* start Extracted text *

Codeforces Round #293 (Div. 2) -- D. Ilya and Escalator (DP)

D. Ilya and Escalator
time limit per test
2 seconds
memory limit per test
256 megabytes
input
standard input
output
standard output

Ilya got tired of sports programming, left university and got a job in the subway. He was given the task to determine the escalator load factor.

Let's assume that n people stand in the queue for the escalator. At each second one of the two following possibilities takes place: either the first person in the queue enters the escalator with probability p, or the first person in the queue doesn't move with probability (1 - p), paralyzed by his fear of escalators and making the whole queue wait behind him.

Formally speaking, the i-th person in the queue cannot enter the escalator until people with indices from 1 to i - 1 inclusive enter it. In one second only one person can enter the escalator. The escalator is infinite, so if a person enters it, he never leaves it, that is he will be standing on the escalator at any following second. Ilya needs to count the expected value of the number of people standing on the escalator after t seconds.

Your task is to help him solve this complicated task.

* end Extracted text *
* start Dataset entries *

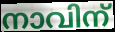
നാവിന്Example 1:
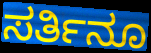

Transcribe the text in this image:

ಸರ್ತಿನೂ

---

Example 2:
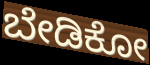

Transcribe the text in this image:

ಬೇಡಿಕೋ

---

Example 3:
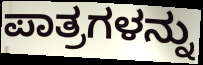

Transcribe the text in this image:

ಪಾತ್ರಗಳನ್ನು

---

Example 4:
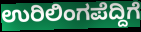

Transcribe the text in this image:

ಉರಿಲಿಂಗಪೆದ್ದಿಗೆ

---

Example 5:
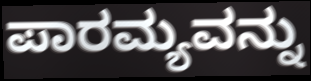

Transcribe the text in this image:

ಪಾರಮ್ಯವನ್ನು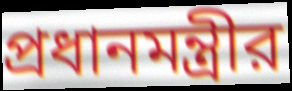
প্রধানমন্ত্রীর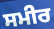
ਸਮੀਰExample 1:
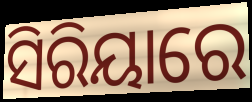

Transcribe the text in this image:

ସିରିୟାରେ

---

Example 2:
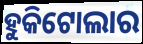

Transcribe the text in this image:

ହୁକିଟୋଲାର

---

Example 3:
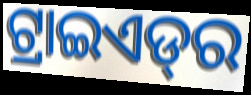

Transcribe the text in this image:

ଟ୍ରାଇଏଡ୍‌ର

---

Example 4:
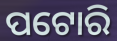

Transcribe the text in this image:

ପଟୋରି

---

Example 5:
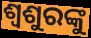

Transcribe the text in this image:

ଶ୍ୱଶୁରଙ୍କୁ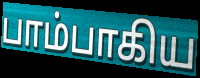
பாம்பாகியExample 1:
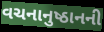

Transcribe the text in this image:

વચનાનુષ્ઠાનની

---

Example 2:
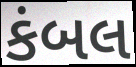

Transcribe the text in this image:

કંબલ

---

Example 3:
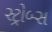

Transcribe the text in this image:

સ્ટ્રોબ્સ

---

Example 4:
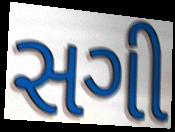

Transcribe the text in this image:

* end Dataset entries *
* start Dataset entries *

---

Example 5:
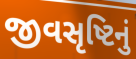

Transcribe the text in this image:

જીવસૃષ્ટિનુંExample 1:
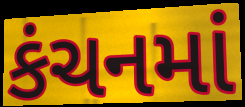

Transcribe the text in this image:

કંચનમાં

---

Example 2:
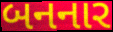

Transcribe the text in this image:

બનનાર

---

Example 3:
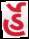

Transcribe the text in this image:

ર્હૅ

* end Dataset entries *
* start Dataset entries *

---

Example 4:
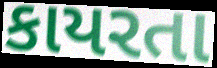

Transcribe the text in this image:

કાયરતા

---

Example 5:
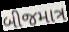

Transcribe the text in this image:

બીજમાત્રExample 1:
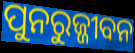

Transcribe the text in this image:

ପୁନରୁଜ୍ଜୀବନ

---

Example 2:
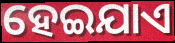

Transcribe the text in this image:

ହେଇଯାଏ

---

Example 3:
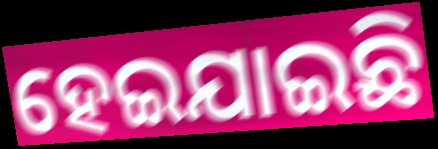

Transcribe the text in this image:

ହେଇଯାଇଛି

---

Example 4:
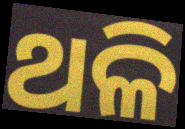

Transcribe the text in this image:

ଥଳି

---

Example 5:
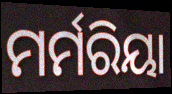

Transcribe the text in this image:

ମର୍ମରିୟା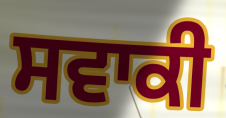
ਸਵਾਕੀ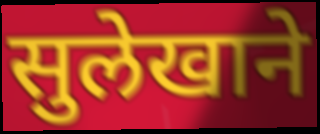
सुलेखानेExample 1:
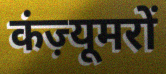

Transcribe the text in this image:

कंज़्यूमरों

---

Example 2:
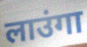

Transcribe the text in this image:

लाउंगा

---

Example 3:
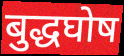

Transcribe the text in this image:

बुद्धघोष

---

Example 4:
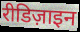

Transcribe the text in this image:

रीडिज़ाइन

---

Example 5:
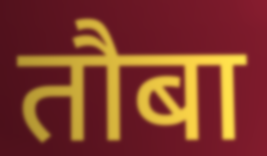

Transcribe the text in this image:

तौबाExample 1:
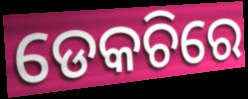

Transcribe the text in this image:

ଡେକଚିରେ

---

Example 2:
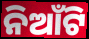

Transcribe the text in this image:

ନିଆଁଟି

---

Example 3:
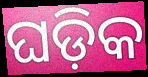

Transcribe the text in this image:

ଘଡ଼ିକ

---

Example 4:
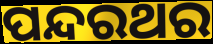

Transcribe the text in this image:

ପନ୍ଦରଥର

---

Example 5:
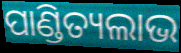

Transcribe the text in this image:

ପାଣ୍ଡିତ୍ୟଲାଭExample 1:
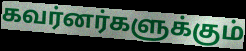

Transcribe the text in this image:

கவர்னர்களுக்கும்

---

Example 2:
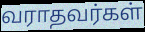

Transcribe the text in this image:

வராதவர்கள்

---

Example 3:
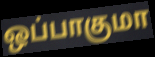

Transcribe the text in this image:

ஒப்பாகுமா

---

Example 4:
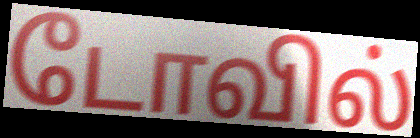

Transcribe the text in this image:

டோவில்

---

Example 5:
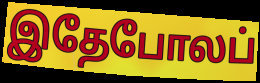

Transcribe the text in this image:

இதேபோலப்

* end Dataset entries *

[Problems]
a: Transcribe the escalator problem statement word for word from "Ilya got tired" up to and including "wait behind him.".
b: List every limit or setting given under the title of the escalator problem statement, each paired with its stated value.
The data plays no part in what you are asked to do.

[Answers for the tasks]
a:
Ilya got tired of sports programming, left university and got a job in the subway. He was given the task to determine the escalator load factor.

Let's assume that n people stand in the queue for the escalator. At each second one of the two following possibilities takes place: either the first person in the queue enters the escalator with probability p, or the first person in the queue doesn't move with probability (1 - p), paralyzed by his fear of escalators and making the whole queue wait behind him.

b:
- Time limit per test: 2 seconds
- Memory limit per test: 256 megabytes
- Input: standard input
- Output: standard output